Tuesday, November 28, 2017

The Big Broadcast of 1936 (1935); 5+

Spud Miller hopes to save his struggling radio station by winning a broadcast competition, with the help of the Radio Eye, an invention that can display live events from anywhere in the world.
(97 min) Released 1935-09-20
Director: Norman Taurog
Stars: Jack Oakie, George Burns, Gracie Allen, Nicholas Brothers, Bill Robinson, Lyda Roberti, Bing Crosby, Ethel Merman
LeRoy Prinz ... stager: dance ensembles; Oscar nom'd for "Elephant - It's the Animal in Me"; Oscars 1936

Genres: Musical
http://www.imdb.com/title/tt0026113/
No official release; bootleg copy; very very blurry, but good audio.
Just received this; chronologically belongs between Here Comes Cookie and Shipmates Forever.

At 4:30 Harold Nicholas starts tapping over the radio. We shift to tapping feet in a barber chair: Bill Robinson. He takes his taps out to the street, collecting pedestrians like a Pied Tapper, eventually tapping on the traffic cop's pedestal. Back in the studio, both Fayard and Harold are tapping up a storm until 7:35. A few seconds later, they start a time step and Jack Oakie joins in. The Brothers are part of the story for a while, but they don't dance again. The Dandridge Sisters are in the cast, likely in BR's street scene, but they don't sing; they might be the girls in pinafores bending over to watch BR's feet.

At 33:45 Bing sings I Wished on the Moon very sweetly.

At 41:30 Harold sings Why Dream in several styles, with Fayard on piano.

Yes, the wire-hair terrier is Asta; his character name is Snoopy. He has an impressive filmography: 17 movies in 13 years ('32-'45); The Thin Man was '34, he missed the 5th of 6 in the series, but he's also in The Awful Truth ('37) and Bringing Up Baby ('38). OK, wait just a second: he has a SOUNDTRACK credit? After the Thin Man ('36, performer: "Irish Washerwoman" - uncredited). He also howled on cue while Cary played piano in The Awful Truth as I recall.

Charles Ruggles and Mary Boland are a little too mean, so skip them if you're not in the mood.

1:20:55 The other dance sequence was originally filmed for We're Not Dressing ('34): It's the Animal in Me, sung by the Merm, and danced by chorus girls mimicking manipulated footage of dancing elephants. Watch for the elephants paying tribute to BB.
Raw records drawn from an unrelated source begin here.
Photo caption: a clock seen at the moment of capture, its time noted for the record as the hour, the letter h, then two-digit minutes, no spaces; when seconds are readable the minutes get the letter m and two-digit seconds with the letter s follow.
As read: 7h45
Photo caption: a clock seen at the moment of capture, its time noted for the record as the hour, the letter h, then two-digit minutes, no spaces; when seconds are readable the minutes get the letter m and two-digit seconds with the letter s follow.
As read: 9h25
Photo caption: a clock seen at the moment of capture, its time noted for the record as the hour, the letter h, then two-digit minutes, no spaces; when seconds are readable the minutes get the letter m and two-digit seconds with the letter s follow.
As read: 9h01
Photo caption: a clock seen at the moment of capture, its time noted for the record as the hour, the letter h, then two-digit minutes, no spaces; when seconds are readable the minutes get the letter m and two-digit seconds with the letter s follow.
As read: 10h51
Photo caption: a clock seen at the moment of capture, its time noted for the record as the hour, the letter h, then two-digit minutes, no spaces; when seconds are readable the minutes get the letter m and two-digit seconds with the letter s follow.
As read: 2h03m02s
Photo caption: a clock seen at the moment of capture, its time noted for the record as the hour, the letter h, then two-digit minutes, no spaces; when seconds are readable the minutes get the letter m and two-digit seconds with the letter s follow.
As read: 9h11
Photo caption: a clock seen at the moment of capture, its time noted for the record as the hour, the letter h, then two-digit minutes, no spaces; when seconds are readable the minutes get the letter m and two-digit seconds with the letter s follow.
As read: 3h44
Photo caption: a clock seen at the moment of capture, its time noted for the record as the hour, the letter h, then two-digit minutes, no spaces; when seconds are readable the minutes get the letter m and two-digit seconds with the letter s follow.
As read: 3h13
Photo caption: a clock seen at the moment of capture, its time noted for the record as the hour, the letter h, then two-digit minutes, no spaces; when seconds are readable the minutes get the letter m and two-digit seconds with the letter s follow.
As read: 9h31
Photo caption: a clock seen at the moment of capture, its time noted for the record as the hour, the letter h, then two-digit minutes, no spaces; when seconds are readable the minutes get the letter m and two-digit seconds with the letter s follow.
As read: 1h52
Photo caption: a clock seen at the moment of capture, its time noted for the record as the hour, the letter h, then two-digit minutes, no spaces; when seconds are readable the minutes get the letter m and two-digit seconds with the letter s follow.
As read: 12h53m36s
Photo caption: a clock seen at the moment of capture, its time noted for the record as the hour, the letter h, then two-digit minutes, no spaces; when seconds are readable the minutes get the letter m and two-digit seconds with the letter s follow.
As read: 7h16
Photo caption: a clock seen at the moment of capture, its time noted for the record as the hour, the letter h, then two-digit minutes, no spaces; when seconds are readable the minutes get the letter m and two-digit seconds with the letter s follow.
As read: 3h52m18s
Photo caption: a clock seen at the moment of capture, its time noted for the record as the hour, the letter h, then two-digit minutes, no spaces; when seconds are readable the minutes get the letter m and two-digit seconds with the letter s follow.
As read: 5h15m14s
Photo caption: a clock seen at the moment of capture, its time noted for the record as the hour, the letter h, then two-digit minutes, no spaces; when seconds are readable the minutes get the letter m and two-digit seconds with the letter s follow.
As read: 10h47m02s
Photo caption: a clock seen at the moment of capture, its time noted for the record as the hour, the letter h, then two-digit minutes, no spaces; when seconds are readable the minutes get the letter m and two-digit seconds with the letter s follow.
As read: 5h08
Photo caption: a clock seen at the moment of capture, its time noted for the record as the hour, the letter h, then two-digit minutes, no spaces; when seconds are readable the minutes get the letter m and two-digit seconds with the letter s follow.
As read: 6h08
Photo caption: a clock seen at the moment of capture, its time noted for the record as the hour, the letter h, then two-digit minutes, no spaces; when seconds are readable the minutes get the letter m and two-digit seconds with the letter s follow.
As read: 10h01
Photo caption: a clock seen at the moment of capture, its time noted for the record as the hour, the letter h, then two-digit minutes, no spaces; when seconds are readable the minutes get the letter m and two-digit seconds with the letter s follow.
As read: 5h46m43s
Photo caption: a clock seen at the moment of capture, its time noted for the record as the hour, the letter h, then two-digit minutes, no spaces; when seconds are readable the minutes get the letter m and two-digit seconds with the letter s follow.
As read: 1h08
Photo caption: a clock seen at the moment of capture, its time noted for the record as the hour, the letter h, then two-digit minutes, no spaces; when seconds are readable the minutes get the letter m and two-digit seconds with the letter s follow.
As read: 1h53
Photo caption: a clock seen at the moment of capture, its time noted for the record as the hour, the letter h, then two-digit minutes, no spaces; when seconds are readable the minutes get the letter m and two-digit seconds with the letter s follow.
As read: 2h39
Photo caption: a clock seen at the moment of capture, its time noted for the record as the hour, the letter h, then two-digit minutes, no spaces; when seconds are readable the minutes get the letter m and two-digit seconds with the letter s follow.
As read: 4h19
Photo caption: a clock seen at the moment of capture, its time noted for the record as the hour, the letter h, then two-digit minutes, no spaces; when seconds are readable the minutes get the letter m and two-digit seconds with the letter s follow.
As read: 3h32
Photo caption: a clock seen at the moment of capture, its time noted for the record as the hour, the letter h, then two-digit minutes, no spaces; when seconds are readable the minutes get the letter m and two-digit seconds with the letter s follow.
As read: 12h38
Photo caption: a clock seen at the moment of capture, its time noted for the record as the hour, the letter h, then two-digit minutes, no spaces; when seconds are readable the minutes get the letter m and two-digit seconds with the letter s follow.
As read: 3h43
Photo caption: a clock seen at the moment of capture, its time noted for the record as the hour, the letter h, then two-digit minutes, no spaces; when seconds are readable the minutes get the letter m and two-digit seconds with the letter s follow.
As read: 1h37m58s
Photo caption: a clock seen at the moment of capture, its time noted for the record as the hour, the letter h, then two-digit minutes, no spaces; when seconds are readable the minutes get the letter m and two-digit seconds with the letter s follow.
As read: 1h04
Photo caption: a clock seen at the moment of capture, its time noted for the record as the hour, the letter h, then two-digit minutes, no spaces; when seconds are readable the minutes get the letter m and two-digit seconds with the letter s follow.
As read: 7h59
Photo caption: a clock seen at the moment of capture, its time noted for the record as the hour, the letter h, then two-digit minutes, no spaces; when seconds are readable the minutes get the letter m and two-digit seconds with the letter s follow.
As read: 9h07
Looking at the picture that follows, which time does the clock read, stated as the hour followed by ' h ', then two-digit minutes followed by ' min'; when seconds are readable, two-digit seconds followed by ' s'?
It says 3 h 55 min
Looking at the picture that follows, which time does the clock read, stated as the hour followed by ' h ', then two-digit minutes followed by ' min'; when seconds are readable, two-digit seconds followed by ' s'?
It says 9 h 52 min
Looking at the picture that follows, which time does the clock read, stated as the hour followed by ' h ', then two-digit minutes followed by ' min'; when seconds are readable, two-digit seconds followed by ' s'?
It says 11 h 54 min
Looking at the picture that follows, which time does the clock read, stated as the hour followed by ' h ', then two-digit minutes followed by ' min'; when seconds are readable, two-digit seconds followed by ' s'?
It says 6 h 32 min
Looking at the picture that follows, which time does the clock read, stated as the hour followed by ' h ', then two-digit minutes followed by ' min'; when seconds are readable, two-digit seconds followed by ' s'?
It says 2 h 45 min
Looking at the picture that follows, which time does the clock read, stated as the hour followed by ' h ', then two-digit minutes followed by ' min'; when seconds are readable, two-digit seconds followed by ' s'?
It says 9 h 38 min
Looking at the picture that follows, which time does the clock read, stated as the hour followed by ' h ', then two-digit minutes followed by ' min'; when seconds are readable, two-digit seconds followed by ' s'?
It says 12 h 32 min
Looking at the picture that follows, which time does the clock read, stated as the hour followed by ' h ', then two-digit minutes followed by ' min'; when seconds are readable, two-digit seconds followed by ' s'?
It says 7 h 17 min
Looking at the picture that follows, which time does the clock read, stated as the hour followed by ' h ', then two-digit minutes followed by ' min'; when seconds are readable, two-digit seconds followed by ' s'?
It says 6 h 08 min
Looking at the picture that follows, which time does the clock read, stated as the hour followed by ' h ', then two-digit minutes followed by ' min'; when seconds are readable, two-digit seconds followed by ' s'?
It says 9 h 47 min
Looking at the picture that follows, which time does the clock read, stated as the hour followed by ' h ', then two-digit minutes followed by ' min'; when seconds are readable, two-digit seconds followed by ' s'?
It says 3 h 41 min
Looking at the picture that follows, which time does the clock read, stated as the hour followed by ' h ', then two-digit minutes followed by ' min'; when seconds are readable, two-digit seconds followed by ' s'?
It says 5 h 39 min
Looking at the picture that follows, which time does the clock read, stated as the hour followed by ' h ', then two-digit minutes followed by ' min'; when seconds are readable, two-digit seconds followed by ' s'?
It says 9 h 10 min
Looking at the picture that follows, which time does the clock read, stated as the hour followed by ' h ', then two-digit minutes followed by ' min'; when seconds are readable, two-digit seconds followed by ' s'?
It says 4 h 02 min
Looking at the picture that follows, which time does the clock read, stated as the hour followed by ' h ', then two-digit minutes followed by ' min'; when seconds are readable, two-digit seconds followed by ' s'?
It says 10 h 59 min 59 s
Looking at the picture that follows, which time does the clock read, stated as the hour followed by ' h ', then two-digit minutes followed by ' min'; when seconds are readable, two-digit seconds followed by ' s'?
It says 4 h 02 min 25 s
The plot, and the "comedy" of the destructive Stooge-like builders, is tedious, so FFWD might be appropriate. Burns and Allen are more violent than usual, so they're skippable too. But play the Lyda Roberti bits; she's delightful, and sings Double Trouble at 49:00.

To wrap it up, we get a big chase scene with horse-drawn carriage followed by a posse in dinner clothes. Of course we're in hilly terrain so going fast around the steep curves adds tension. Do the good guys survive? Do the bad guys get their just desserts? I'll give you one guess.

More fun to write about than to watch.